Pfizer submitted its vaccine to the US FDA today. Moderna will submit its vaccine later this month. The companies said they expect to produce 50 million doses in 2020 and up to 1.3bn doses by the end of 2021.
“We have about 40 million doses of vaccine, give or take, exactly when the EUA comes out,” he said.
Mr Perna said the vaccines would be distributed equitably across the US.
“We’re going to execute fair and equitable distribution based on the population of the jurisdictions — jurisdictions identified as the 50 states, eight territories and six metropolitan cities,” he said.
He said that once the vaccine is in the hands of the governors, they will have the responsibility of distributing the vaccine.
“We’re going to get it down to the states. The states are going to tell us exactly where they want it to be,” the general said. “We will ensure that the vaccine gets there in a timely manner.
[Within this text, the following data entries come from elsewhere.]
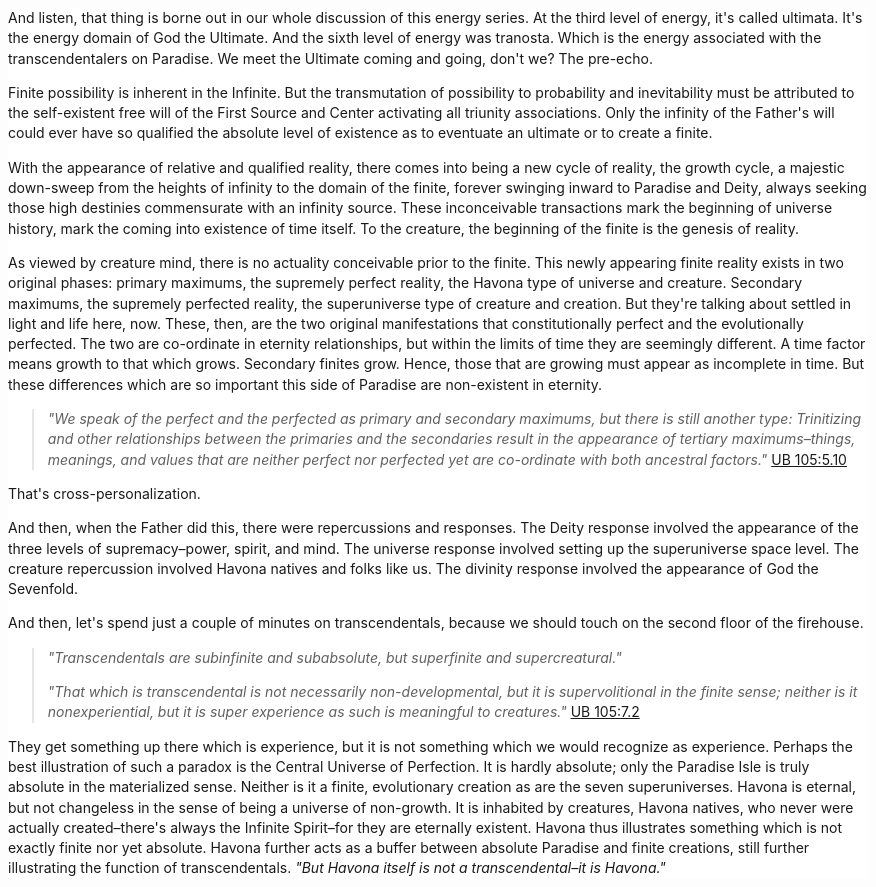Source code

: And listen, that thing is borne out in our whole discussion of this energy series. At the third level of energy, it's called ultimata. It's the energy domain of God the Ultimate. And the sixth level of energy was tranosta. Which is the energy associated with the transcendentalers on Paradise. We meet the Ultimate coming and going, don't we? The pre-echo.

Finite possibility is inherent in the Infinite. But the transmutation of possibility to probability and inevitability must be attributed to the self-existent free will of the First Source and Center activating all triunity associations. Only the infinity of the Father's will could ever have so qualified the absolute level of existence as to eventuate an ultimate or to create a finite.

With the appearance of relative and qualified reality, there comes into being a new cycle of reality, the growth cycle, a majestic down-sweep from the heights of infinity to the domain of the finite, forever swinging inward to Paradise and Deity, always seeking those high destinies commensurate with an infinity source. These inconceivable transactions mark the beginning of universe history, mark the coming into existence of time itself. To the creature, the beginning of the finite is the genesis of reality.

As viewed by creature mind, there is no actuality conceivable prior to the finite. This newly appearing finite reality exists in two original phases: primary maximums, the supremely perfect reality, the Havona type of universe and creature. Secondary maximums, the supremely perfected reality, the superuniverse type of creature and creation. But they're talking about settled in light and life here, now. These, then, are the two original manifestations that constitutionally perfect and the evolutionally perfected. The two are co-ordinate in eternity relationships, but within the limits of time they are seemingly different. A time factor means growth to that which grows. Secondary finites grow. Hence, those that are growing must appear as incomplete in time. But these differences which are so important this side of Paradise are non-existent in eternity.

> _"We speak of the perfect and the perfected as primary and secondary maximums, but there is still another type: Trinitizing and other relationships between the primaries and the secondaries result in the appearance of tertiary maximums–things, meanings, and values that are neither perfect nor perfected yet are co-ordinate with both ancestral factors."_ <a id="s134_357"></a>[UB 105:5.10](/en/The_Urantia_Book/105#p5_10)

That's cross-personalization.

And then, when the Father did this, there were repercussions and responses. The Deity response involved the appearance of the three levels of supremacy–power, spirit, and mind. The universe response involved setting up the superuniverse space level. The creature repercussion involved Havona natives and folks like us. The divinity response involved the appearance of God the Sevenfold.

And then, let's spend just a couple of minutes on transcendentals, because we should touch on the second floor of the firehouse.

> _"Transcendentals are subinfinite and subabsolute, but superfinite and supercreatural."_
> 
> _"That which is transcendental is not necessarily non-developmental, but it is supervolitional in the finite sense; neither is it nonexperiential, but it is super experience as such is meaningful to creatures."_ <a id="s144_214"></a>[UB 105:7.2](/en/The_Urantia_Book/105#p7_2)

They get something up there which is experience, but it is not something which we would recognize as experience. Perhaps the best illustration of such a paradox is the Central Universe of Perfection. It is hardly absolute; only the Paradise Isle is truly absolute in the materialized sense. Neither is it a finite, evolutionary creation as are the seven superuniverses. Havona is eternal, but not changeless in the sense of being a universe of non-growth. It is inhabited by creatures, Havona natives, who never were actually created–there's always the Infinite Spirit–for they are eternally existent. Havona thus illustrates something which is not exactly finite nor yet absolute. Havona further acts as a buffer between absolute Paradise and finite creations, still further illustrating the function of transcendentals. _"But Havona itself is not a transcendental–it is Havona."_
We’ll make an initial push — once EUA is approved — of everything we have on the shelf, and then every week we’re going to maintain a cadence of delivery of vaccine so the states have access and prior planning knowledge to ensure it gets to the right places and the right times.”
Mr Perna said after the initial flush of vaccine doses, the military would continue to deliver the doses in weekly waves, which will provide jurisdictions with the stability needed to develop distribution strategies.
The 40 million doses the military will distribute is enough to vaccinate approximately 20 million Americans.
The government has also brought private pharmacy chains – like CVS and Walgreens – into the logistics chain.
“I’ve sat down with their CEOS and their teams — very elaborate, very comprehensive, operational plans on how they can partner with states to deliver vaccines from inner cities to rural America,” he said, “and I’m incredibly confident that they can do that.”
Health and Human Services Secretary Alex Azar said that the government’s “ultimate goal” is to “make getting a COVID vaccine as convenient as getting a flu shot.”